It was like babysitting Einstein. A more than slightly clumsy, trouble-attracting, trouble-seeking Einstein. A genius who was too stupid to realize that he wasn't invincible. And somebody higher up had apparently decided that she was capable of keeping him that invincible.
She was convinced someone had it in for Rachel Young, and as each case evolved, it became more and more evident.
But at least the man annoyed her less than he had before. That was one good thing, at least. And if she was completely honest with herself, she did admire him and what he'd accomplished.
So there she lay, in another hotel room in a rinky-dink town, with Dr. Jacob Hood snoring on the other side of the wall. Man was always loud enough to wake the dead. And at least this town had a pretty decent hotel—a resort and casino, actually. Pretty swanky place.

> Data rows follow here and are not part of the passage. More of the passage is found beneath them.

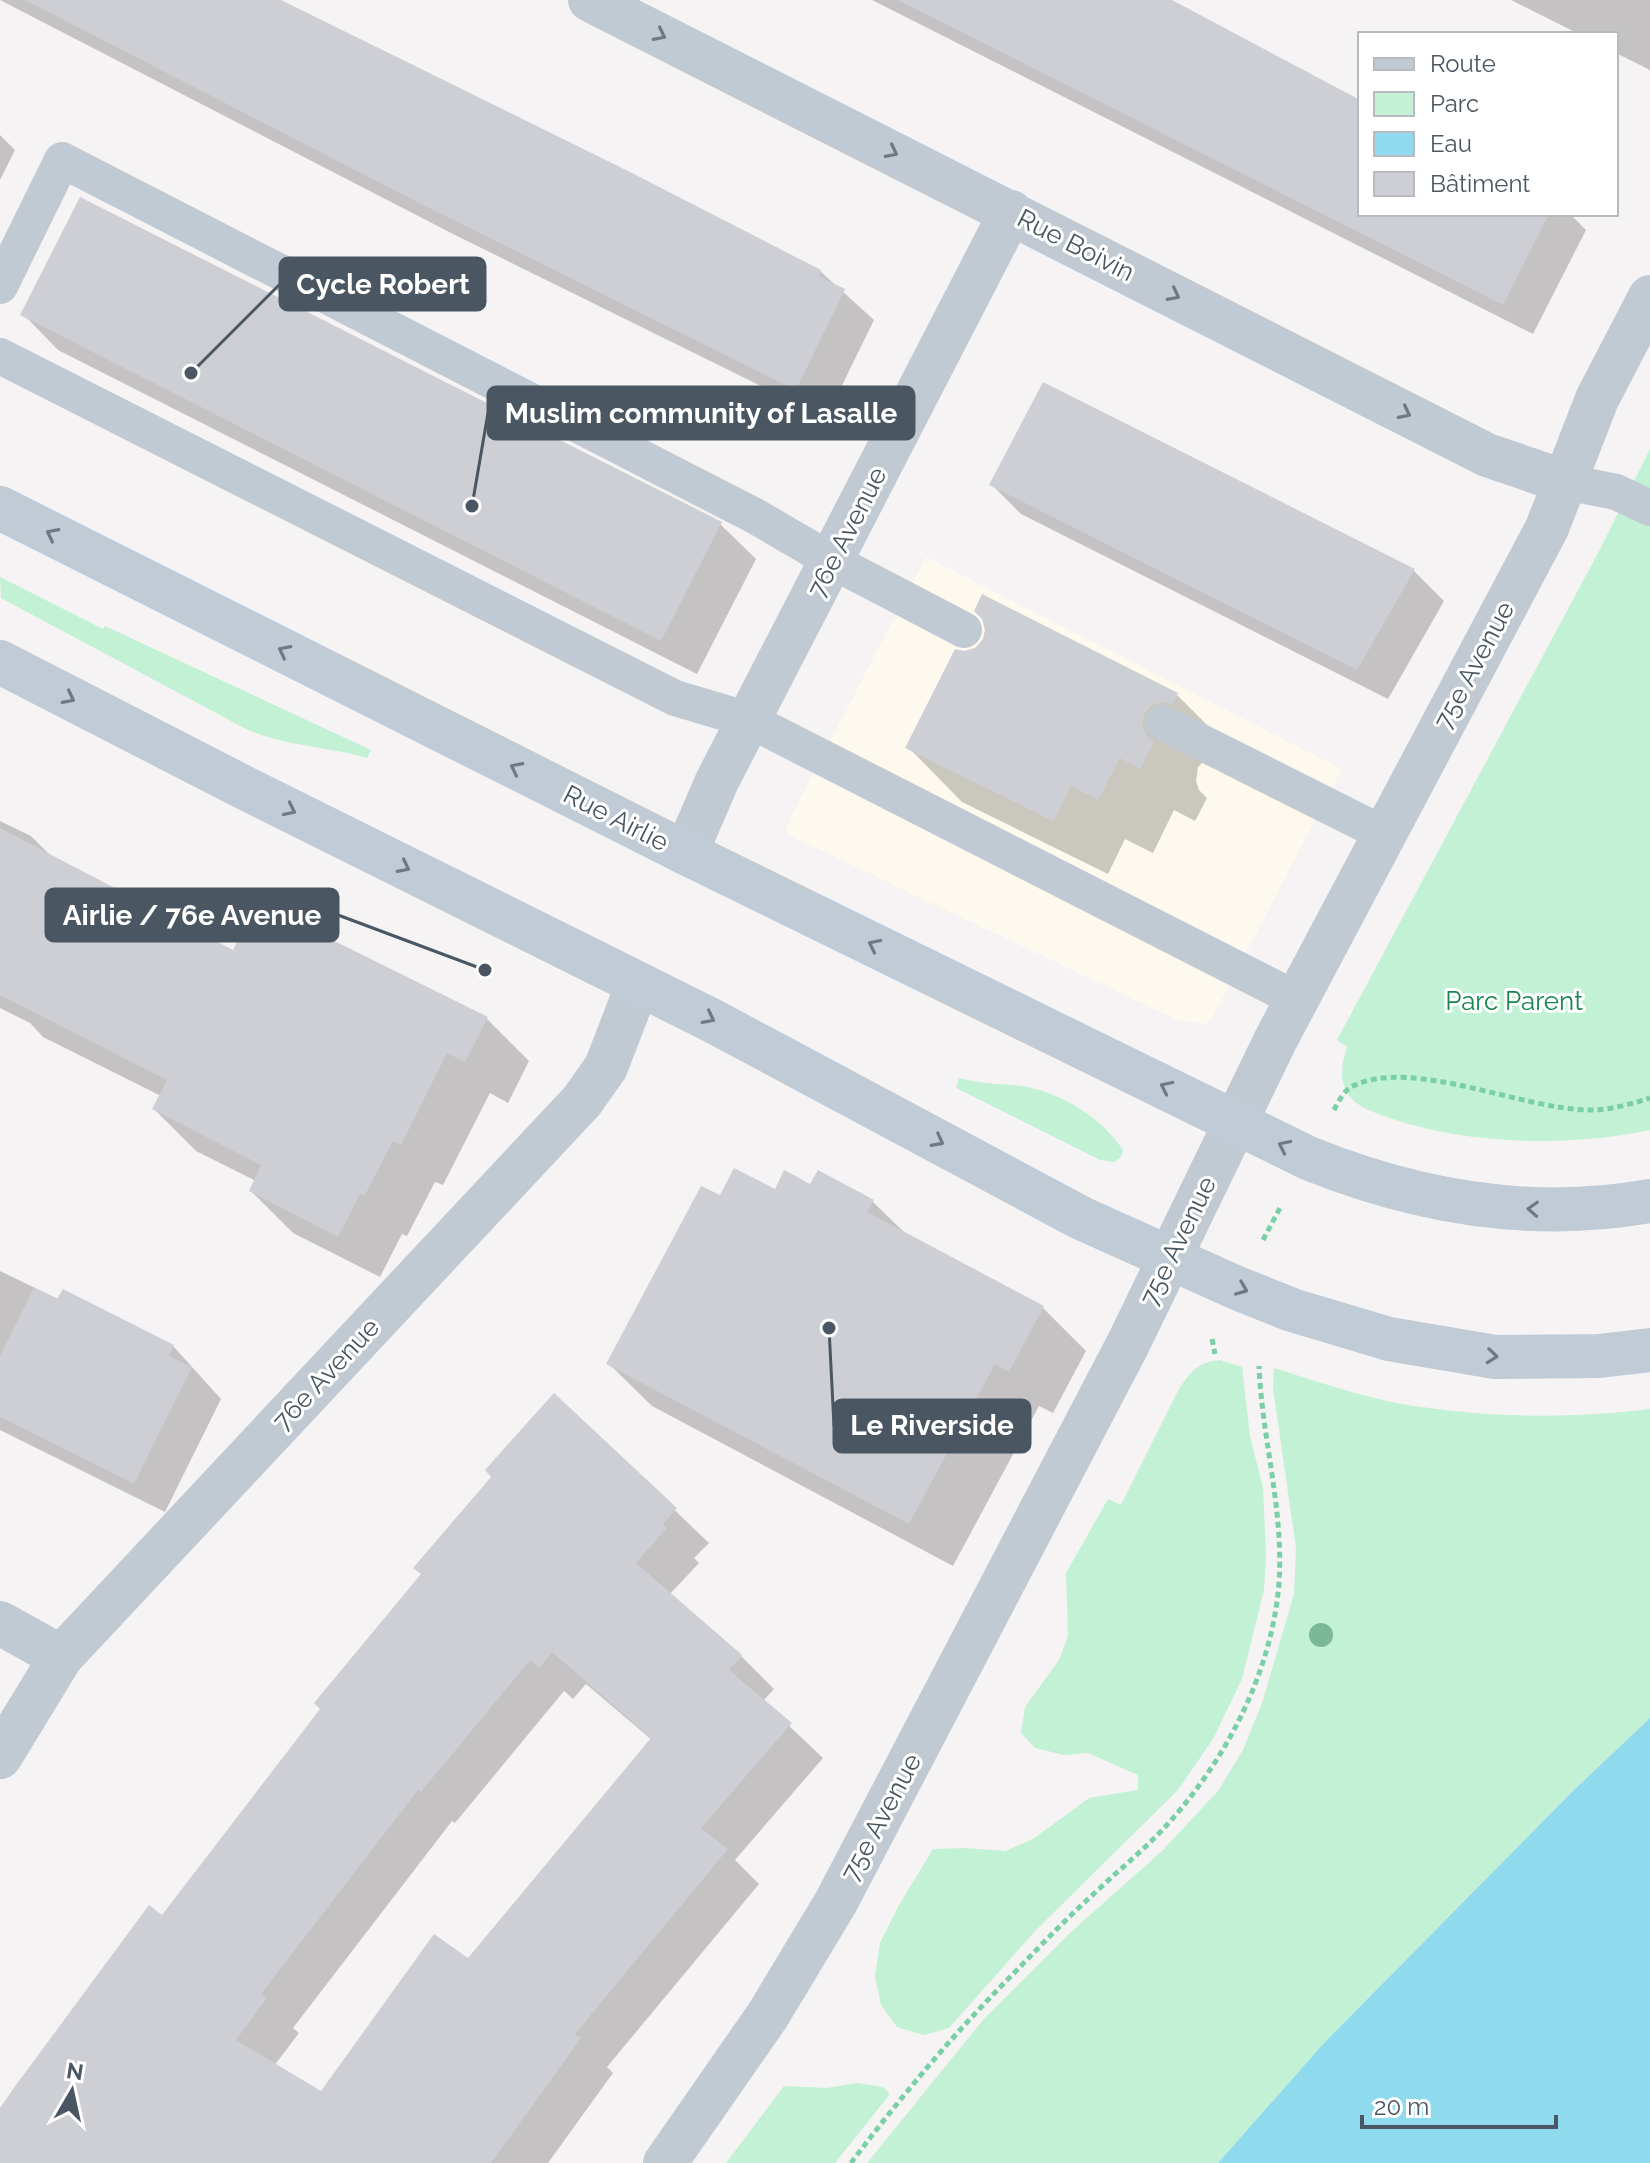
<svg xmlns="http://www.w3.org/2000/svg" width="1650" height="2163" viewBox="0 0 1650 2163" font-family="Raleway,sans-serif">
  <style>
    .commercial { fill: #fdf9ef }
    .green { fill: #c3f1d5 }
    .water { fill: #90daee }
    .shadow { fill: #0003; fill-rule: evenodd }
    .building { fill: #cdcfd5; fill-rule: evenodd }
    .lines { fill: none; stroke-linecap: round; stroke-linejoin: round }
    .path { stroke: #7ad0a6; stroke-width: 5; stroke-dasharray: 6 4; stroke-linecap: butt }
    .service { stroke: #c1cad2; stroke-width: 36 }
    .minor { stroke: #c1cad2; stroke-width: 44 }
    .tertiary { stroke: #c1cad2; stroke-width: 44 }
    .secondary { stroke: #c1cbd6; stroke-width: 44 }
    .tree { fill: #7bb799 }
    .oneway { stroke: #6e7983 }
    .oneway2 { stroke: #6e7984 }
    .labels { text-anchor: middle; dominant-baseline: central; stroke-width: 6; stroke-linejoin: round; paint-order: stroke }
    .street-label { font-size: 26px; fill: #4a5661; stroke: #fff }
    .park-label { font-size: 26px; fill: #17864f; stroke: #fff }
    .leader { fill: none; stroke: #4a5661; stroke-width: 3 }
    .callout-dot { fill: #4a5661; stroke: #fff; stroke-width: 3 }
    .callout { fill: #4a5661; stroke: #4a5661; stroke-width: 3 }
    .callout-label { font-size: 28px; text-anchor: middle; font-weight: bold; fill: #fff }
  </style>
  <rect width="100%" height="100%" fill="#f5f3f3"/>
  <path class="commercial" d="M926 557 1342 769 1213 1016 1205 1024 1177 1020 791 836 786 830 788 822Z"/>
  <g class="green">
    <path d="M1650 449V1130C1572 1147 1466 1145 1390 1118 1377 1113 1363 1110 1352 1099 1338 1083 1341 1066 1347 1047L1337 1040 1598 553Z"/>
    <path d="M0 577 103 629 105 626 371 750 367 758C325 746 286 747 246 729L1 598Z"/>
    <path d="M959 1078C978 1083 996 1084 1014 1085 1056 1089 1100 1115 1123 1150L1121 1157 1114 1162 1100 1160 956 1088Z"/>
    <path d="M1220 1360 1242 1367 1250 1436 1263 1488 1266 1555 1264 1590 1242 1679 1213 1739 1178 1790 1035 1931 949 2028 924 2035 897 2027 881 2005 875 1976 880 1943 899 1905 933 1849 965 1848 1005 1851 1033 1839 1089 1798 1138 1790V1775L1088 1753 1064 1755 1035 1748 1021 1733 1025 1707 1059 1660 1068 1636 1066 1573 1108 1499 1121 1505 1180 1387C1193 1370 1198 1362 1220 1360Z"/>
    <path d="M1274 1368C1325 1384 1376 1402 1429 1408 1503 1418 1576 1418 1650 1409V1718L1574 1790 1324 2043 1218 2163H867L983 2020 1072 1931 1162 1851 1218 1791 1243 1750 1262 1703 1294 1594 1296 1548 1273 1388Z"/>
    <path d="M857 2083 883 2087 890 2094 835 2163H726L784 2086 827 2088Z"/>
  </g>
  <path class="water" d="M1650 1718V2163H1218L1324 2043 1574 1790Z"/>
  <g class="shadow">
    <path d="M0 0H277L820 271 874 320 826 418 455 235Z"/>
    <path d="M872 0H1157L1360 101V214H1570L1586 230 1533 334Z"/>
    <path d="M1511 0H1650V70L1616 53V34H1579Z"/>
    <path d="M0 135 15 150 0 180Z"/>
    <path d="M23 314 720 524 756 559 697 674 58 350Z"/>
    <path d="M991 484 1414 571 1444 601 1388 699 1021 514Z"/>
    <path d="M1177 695 1231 749 1205 760 1198 767 1196 781 1199 790 1207 798 1195 821 1174 810 1153 853 1125 839 1108 874 962 802 908 747Z"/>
    <path d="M0 821 31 836 51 856 234 952 274 935 283 917 487 1019 529 1061 508 1103 490 1093 443 1185 435 1182 407 1236 402 1234 380 1277 293 1233 251 1191 256 1181 196 1151 154 1109 161 1096 43 1037 30 1023 0 1008Z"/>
    <path d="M811 1187 873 1202 907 1235 1043 1308 1086 1351 1053 1413 1039 1406 953 1566 652 1406 608 1363 721 1198Z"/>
    <path d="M0 1271 60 1300 173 1346 221 1399 165 1512 0 1430Z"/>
    <path d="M555 1396 709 1543 694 1558 699 1563 670 1594 741 1656 774 1689 763 1701 823 1758 735 1860 759 1884 607 2067 613 2073 548 2163H0V2114L162 1918 423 1575ZM586 1684 652 1740 468 1960 321 2094 274 2066 299 2033 293 2028 452 1821 455 1823 564 1691 573 1699Z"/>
  </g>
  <g class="building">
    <path d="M25 0H281L630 172 821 270 819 276 845 289 796 390 423 205Z"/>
    <path d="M898 0H1172L1360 100V214H1549L1503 305Z"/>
    <path d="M80 197 722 522 661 641 20 315Z"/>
    <path d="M1043 382 1415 569 1357 670 989 485Z"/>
    <path d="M982 594 1178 693 1173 704 1161 702 1151 706 1145 713 1142 725 1146 735 1154 742 1140 769 1120 758 1098 800 1071 786 1053 821 905 748 955 649 964 651 975 648 983 639 985 630 982 619 974 611Z"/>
    <path d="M0 828 233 950 248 920 273 933 282 915 488 1017 465 1062 447 1053 401 1145 393 1141 365 1195 360 1194 338 1237 249 1191 261 1165 152 1109 167 1080 0 995Z"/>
    <path d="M734 1168 775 1189 784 1170 810 1184 818 1170 874 1200 867 1212 1044 1306 1009 1372 995 1364 909 1524 606 1364 701 1186 720 1195Z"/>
    <path d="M34 1288 57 1299 63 1289 174 1345 169 1356 192 1367 134 1484 0 1417V1356Z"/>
    <path d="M554 1393 677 1508 663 1524 667 1528 636 1563 742 1655 729 1670 792 1723 701 1828 728 1849 575 2034 581 2038 491 2163H0V2108L16 2085 149 1905 162 1915 320 1709 314 1703 421 1574 413 1568 491 1477 485 1470ZM552 1652 651 1738 468 1958 434 1934 321 2091 236 2040 267 1998 261 1994 418 1790 421 1792 530 1660 539 1668Z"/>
  </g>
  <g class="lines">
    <g class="path">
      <path d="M1334 1110C1339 1101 1343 1091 1353 1086 1412 1057 1523 1110 1590 1110 1610 1110 1631 1104 1650 1098"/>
      <path d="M1263 1240 1281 1206"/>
      <path d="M1212 1339 1215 1354"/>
      <path d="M851 2163C902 2095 957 2030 1017 1970 1044 1942 1070 1915 1099 1889 1121 1868 1145 1849 1165 1827 1225 1762 1272 1673 1279 1583 1284 1510 1262 1439 1259 1366"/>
    </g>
    <g class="service">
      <path d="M0 286 62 160 755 516 832 561 964 630"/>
      <path d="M0 356 675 698 749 720 1298 1000"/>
      <path d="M1566 482 1616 492 1650 508"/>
      <path d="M1163 723 1384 834"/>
    </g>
    <g class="minor">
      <path d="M590 0 1487 455 1566 482"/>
      <path d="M686 853 717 781 1011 212"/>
      <path d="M0 1623 61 1657"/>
      <path d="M0 1757 61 1657 582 1101 606 1067 638 984"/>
    </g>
    <path class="tertiary" d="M665 2163 768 2015 836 1902 1128 1344 1276 1039 1547 528 1597 399 1650 297"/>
    <g class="secondary">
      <path d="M0 508 686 853 1308 1158C1417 1202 1533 1222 1650 1201"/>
      <path d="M0 662 245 788 711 1020 1081 1218 1237 1288 1292 1310 1389 1339 1495 1357 1599 1356 1650 1350"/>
    </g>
  </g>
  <circle class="tree" cx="1321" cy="1635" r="12"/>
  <defs><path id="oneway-chevron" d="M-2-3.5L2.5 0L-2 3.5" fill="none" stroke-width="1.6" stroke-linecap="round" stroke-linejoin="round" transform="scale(2)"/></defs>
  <g class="oneway">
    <use href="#oneway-chevron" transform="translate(660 35) rotate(27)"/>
    <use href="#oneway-chevron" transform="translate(892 152) rotate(27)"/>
    <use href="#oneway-chevron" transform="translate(1174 295) rotate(27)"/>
    <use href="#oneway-chevron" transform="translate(1405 413) rotate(27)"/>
  </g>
  <g class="oneway2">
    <use href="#oneway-chevron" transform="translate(52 534) rotate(-153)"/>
    <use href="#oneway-chevron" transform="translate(284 651) rotate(-153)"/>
    <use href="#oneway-chevron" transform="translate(69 698) rotate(27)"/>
    <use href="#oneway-chevron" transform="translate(516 768) rotate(-153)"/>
    <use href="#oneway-chevron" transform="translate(290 810) rotate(26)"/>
    <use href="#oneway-chevron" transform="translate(404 867) rotate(27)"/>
    <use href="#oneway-chevron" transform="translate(874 945) rotate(-154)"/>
    <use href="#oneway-chevron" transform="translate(709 1018) rotate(27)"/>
    <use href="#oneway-chevron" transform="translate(1166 1087) rotate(-154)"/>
    <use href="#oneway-chevron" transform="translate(938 1141) rotate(28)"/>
    <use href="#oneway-chevron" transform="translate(1284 1146) rotate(-154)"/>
    <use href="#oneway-chevron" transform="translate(1533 1209) rotate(-177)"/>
    <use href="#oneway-chevron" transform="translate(1242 1289) rotate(22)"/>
    <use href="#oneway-chevron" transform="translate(1492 1356) rotate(6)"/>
  </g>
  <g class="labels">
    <g class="street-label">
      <text transform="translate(1076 245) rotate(27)">Rue Boivin</text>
      <text transform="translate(847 532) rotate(-63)">76e Avenue</text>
      <text transform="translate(1474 665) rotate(-62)">75e Avenue</text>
      <text transform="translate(616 818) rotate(27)">Rue Airlie</text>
      <text transform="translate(1178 1241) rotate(-64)">75e Avenue</text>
      <text transform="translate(326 1374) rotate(-47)">76e Avenue</text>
      <text transform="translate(881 1817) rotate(-62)">75e Avenue</text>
    </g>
    <g class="park-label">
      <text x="1514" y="1001">Parc Parent</text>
    </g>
  </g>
  <path class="leader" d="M191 373L280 284M472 506L488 413M485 970L338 915M829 1328L834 1426"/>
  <g class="callout-dot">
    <circle cx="191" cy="373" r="8"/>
    <circle cx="472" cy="506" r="8"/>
    <circle cx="485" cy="970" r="8"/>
    <circle cx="829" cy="1328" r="8"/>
  </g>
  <g class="callout">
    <rect x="280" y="258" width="205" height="52" rx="8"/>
    <rect x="488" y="387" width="426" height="52" rx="8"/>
    <rect x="46" y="889" width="292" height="52" rx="8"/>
    <rect x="834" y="1400" width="196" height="52" rx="8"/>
  </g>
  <g class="callout-label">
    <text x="383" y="294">Cycle Robert</text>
    <text x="701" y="423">Muslim community of Lasalle</text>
    <text x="192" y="925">Airlie / 76e Avenue</text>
    <text x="932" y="1435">Le Riverside</text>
  </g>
  <rect x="1358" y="32" width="260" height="184" fill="#ffffff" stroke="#b7bbc0" stroke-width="2"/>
  <rect x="1374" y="58" width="40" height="12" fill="#c1cbd6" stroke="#b7bbc0" stroke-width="2"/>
  <text x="1430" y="72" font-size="24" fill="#4a5661">Route</text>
  <rect x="1374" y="92" width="40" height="24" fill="#c3f1d5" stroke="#b7bbc0" stroke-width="2"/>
  <text x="1430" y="112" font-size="24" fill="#4a5661">Parc</text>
  <rect x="1374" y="132" width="40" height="24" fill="#90daee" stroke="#b7bbc0" stroke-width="2"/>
  <text x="1430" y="152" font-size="24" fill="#4a5661">Eau</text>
  <rect x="1374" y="172" width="40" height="24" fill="#cdcfd5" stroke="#b7bbc0" stroke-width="2"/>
  <text x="1430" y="192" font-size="24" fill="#4a5661">Bâtiment</text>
  <g transform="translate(72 2091) rotate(9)" stroke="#ffffff" stroke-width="6" paint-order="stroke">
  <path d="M0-6L14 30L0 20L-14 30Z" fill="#4a5661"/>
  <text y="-12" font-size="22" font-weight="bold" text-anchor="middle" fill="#4a5661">N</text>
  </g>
  <path d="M1362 2115v12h194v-12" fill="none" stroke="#4a5661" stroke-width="4"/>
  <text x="1374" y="2115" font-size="24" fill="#4a5661" stroke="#ffffff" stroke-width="6" paint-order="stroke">20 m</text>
</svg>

Still, and this was the question that had Rachel wide awake at three in the morning after a grueling day of questioning hotel employees—just how the hell were the bodies going from freshly dug graves to the hotel and resort four miles away?
That's what she and Hood had been called in to determine.
According to Einstein—her private nickname for the good doctor—the bodies were showing signs of being alive after they'd been determined to be death. Rachel didn't believe in the walking dead, but this case was almost enough to convince her of them. Almost.
Rachel prided herself on the belief that there was always a logical explanation for things. As an FBI agent, she'd been trained in the logical. Point A, to point B, leading directly to point C. It wasn't scientific—but it was logical. Rachel needed logical. The walking dead simply wasn't logical.
Rachel jerked, her body going on hyper-vigilance in the blink of an eye. She rolled off the mattress instinctively: her feet were in her shoes, one hand grabbing her gun, the other grabbing her badge within four seconds of her realization.
Hood had stopped snoring, and that could mean only one thing—he'd soon be out finding trouble. Trouble he'd not be able to get out of on his own. When it came down to basic self-preservation, this particular Einstein could be pretty damned stupid.